PAGE EXCERPT:
══════════════════════════════

Behind the Scenes at the Daypop Search Engine, Part Three

This concludes a three part interview with Dan Chan, founder and sole proprietor of Daypop, a specialized search engine focusing on weblog and news content (part one, part two).

Q. Although Daypop crawls thousands of blogs, do you think the current popularity of blogs as a fad? Have you ever studies how often certain types of blogs are updated.

I think blogs are here to stay. It’s a great format and it’s very good at disseminating information. As far as its current rise in popularity, I think blogging will plateau out at some point soon. There are only so many people out there with the personality to 1) write publicly, 2) keep at it. Case in point, I used to blog (outside of the Daypop Weblog) but stopped writing to my blog a while ago.

Q. If Google called you today and wanted you to tell them a few things they could do to improve the engine, what would you tell them?

I’ve noticed that PageRank seems to far outweigh Relevance when it comes to searches that I’m personally interested in. There are plenty of times when I feel like nearness of terms should outweigh the PageRank. These usually occur in the context of the type of searches that I do which are highly targeted technical questions. Many times an “important” page is ranked highly with really no relevance to my search. The ability to specify phrases in quotes is too restrictive when all I really want is nearness of terms.

══════════════════════════════

DATA EXCERPT:
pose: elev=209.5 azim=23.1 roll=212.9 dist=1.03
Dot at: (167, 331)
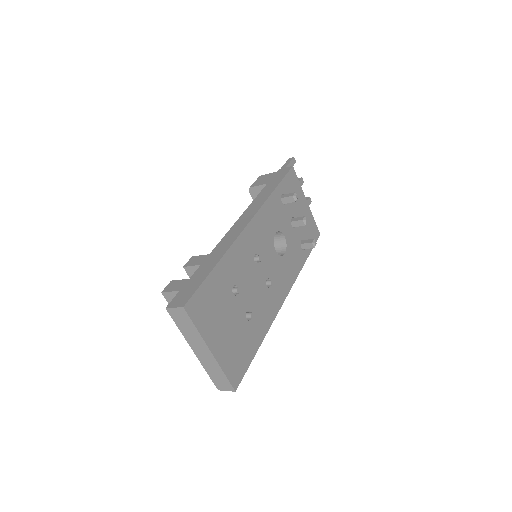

══════════════════════════════

GIVEN EXERCISE 1:
In the Daypop interview, rewrite the passage from "I’ve noticed that" to "nearness of terms.", switching "nearness of terms" to "term proximity".
GIVEN EXERCISE 2:
According to the Daypop interview, why does Dan Chan expect blogging to plateau?
GIVEN EXERCISE 3:
List every factor the Daypop interview names as weighing on how search results are ranked.
The lines have nothing to do with the Daypop interview.

FINAL ANSWER 1:
I’ve noticed that PageRank seems to far outweigh Relevance when it comes to searches that I’m personally interested in. There are plenty of times when I feel like term proximity should outweigh the PageRank. These usually occur in the context of the type of searches that I do which are highly targeted technical questions. Many times an “important” page is ranked highly with really no relevance to my search. The ability to specify phrases in quotes is too restrictive when all I really want is term proximity.

FINAL ANSWER 2:
Only so many people have the personality to write publicly and keep at it.

FINAL ANSWER 3:
PageRank, Relevance, nearness of terms